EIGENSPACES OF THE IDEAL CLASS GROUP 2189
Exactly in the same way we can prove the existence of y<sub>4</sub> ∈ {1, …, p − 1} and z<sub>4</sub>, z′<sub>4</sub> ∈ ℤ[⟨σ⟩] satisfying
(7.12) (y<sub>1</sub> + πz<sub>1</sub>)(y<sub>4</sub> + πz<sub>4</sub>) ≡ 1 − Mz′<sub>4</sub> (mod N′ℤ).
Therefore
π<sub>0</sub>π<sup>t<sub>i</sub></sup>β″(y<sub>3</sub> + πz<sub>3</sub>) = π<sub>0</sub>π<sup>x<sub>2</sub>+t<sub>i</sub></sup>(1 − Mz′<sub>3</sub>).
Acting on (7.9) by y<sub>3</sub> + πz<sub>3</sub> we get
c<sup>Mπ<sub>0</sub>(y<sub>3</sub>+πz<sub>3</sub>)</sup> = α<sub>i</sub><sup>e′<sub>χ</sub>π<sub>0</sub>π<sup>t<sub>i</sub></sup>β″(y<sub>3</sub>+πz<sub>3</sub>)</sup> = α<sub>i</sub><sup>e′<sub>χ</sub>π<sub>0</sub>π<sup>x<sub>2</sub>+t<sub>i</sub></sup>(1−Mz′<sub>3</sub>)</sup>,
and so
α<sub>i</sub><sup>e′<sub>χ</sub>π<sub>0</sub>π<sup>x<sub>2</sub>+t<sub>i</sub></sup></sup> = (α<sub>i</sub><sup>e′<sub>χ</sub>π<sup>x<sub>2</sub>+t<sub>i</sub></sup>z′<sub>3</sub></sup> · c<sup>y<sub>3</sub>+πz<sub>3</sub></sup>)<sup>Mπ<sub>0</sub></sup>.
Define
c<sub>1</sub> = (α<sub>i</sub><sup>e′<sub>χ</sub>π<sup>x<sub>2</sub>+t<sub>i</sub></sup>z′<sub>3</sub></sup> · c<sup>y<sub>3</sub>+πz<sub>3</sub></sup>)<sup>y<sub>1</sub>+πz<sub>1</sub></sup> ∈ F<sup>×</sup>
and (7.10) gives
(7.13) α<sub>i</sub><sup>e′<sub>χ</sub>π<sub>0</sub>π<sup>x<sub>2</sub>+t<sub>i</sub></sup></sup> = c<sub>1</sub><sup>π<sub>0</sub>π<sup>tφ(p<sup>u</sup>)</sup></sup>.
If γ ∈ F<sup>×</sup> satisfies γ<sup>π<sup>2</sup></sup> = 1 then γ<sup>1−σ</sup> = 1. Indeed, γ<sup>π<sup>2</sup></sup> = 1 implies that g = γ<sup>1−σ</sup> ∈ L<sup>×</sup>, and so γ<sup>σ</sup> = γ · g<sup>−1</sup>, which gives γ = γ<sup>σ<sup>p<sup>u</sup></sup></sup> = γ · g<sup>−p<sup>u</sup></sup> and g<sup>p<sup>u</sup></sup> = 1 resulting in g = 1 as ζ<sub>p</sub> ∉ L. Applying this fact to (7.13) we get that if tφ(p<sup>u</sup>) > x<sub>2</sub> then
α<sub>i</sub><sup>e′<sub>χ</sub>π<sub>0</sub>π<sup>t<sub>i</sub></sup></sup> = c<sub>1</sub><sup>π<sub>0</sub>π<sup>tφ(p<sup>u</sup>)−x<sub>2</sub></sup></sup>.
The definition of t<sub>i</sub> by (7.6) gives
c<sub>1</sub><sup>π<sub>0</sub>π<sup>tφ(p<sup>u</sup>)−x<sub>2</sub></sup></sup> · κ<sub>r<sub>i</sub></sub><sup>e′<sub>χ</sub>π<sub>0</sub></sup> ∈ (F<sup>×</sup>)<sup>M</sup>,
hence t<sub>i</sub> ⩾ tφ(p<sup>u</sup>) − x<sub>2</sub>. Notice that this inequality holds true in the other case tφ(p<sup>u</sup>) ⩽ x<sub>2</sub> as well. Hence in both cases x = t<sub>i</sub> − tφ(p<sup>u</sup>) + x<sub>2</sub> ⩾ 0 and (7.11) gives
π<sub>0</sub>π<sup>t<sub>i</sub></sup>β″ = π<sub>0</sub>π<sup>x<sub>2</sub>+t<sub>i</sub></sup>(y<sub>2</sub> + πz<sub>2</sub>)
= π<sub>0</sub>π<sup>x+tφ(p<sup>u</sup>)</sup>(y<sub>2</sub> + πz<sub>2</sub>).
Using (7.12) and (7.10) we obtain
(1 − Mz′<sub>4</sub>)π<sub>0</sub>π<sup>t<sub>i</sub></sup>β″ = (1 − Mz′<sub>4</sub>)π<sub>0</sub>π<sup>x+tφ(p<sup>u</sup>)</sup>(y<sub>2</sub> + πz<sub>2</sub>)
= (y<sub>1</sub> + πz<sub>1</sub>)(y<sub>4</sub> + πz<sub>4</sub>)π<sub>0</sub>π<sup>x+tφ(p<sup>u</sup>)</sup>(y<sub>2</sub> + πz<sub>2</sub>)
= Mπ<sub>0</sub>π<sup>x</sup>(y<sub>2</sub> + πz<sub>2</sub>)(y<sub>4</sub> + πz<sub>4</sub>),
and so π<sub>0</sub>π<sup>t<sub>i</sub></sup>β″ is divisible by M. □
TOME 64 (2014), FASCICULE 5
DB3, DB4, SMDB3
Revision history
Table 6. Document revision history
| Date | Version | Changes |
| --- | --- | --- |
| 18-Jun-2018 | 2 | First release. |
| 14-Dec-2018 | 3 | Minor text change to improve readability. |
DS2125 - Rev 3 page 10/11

****************

| TASK OBJECTIVE |
From the data above, say how many lines include "history", and write nothing but the number.

| EXPECTED ANSWER |
2